Final rug design: "Precocious Menstruation", Bethan Hemus, 2026 - how my piece was informed


I started researching folkloric masks and costumes because I wanted this piece to hold something otherworldly and archetypal. After experimenting and reflecting on this theme more, I decided I wanted to being a strong feminist narrative into the work. This led me to create a piece with 2 distinct aspects, one divine female and one divine male; skewed as they both can be by patriarchy.
The female figure is a modern interpretation of the Raoman goddess Diana.  In Roman mythology, Diana is closely associated with the deer, a sacred animal to her. The deer is often depicted as a symbol of Diana's vengeance and her role as a protector of wild animals. In mythological tales, Diana uses the deer to punish Actaeon and to save Iphigenia. The deer is a central element in Diana's iconography, representing her connection to the wilderness and her powers as a huntress. The female characters face holds concern and a sense of wound. But her body is strong and my instinct is to cover her with a complex kind of camoflage that represents both survival and predation.


Her limbs have mostly been coopted by male counterparts in the form of hands with various eyes. These represent the male gaze and how dominated the female experience is by the colonial misogyny that is deeply ingrained in most human culture. 
Around the time I was making this piece I watched Louis Theroux's latest documentary Inside The Manosphere. I feel like he is a very canny observer of the human condition and a story teller that offers all sorts of valuable lenses on complicated characters and issues. I wanted the bottom hand to convey his gaze a little. One of bewliderment I suppose. He often stays very quiet during interviews which seems like a counter-intuitive decision but one that actually leaves huge space for those he is connecting with to reveal themselves. All the other hands with eyes are looking at each other where as the bottom hand is looking directly at the audience, inviting them to have relationship.

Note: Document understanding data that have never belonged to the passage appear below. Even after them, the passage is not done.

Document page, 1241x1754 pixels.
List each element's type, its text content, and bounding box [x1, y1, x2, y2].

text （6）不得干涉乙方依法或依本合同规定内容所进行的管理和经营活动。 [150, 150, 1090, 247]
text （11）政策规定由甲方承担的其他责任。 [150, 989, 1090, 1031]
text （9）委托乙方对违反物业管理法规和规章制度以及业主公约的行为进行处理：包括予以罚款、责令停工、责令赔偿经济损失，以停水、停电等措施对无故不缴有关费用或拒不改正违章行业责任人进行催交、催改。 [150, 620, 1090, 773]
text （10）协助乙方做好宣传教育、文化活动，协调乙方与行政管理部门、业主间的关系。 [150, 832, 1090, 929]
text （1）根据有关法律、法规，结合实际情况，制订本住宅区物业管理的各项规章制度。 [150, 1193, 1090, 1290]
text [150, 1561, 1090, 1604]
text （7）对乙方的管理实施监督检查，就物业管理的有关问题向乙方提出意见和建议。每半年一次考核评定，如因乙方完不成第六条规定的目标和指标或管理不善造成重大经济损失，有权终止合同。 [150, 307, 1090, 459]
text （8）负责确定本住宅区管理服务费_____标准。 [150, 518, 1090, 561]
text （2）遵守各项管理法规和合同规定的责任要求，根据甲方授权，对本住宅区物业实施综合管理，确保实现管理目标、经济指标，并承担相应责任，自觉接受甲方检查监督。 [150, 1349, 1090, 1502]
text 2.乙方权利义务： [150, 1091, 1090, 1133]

The weeping eye was a late addition and one that speaks of my recent bereavement. This experience has cut through my families life and so it was impossible for me to not discuss it in this current work.
The weeping eye is also an acknowledgement of how complex it is to stand in divine male power sometimes. And is a compassionate gesture to my understanding that patriarchy harms men just as it harms women.
The female character stands in the centre of this piece, looking dejected. Her limbs end with 2 different types of character. The hands with eyes represent the male gaze and the misogynistic aspects of culture that her natural state and agency is so interrupted by. They are both comical and awful, creating a tension which is not binary and offers more questions and wondering than it offers answers.
The other character, the weeping eye, offers an honest and sympathetic lens on the harms caused by patriarchy to divine male. This eye character is also autobiographical. I added this element following the death of my daughters father. It was impossible for me to not include this event in the work, because that life event changed everything, including me. The eye is both sorrowful and harmful, as it cuts through the form with its jagged lines and dashes.
I hope that the levity in the piece makes its more shadowy aspects more accessible.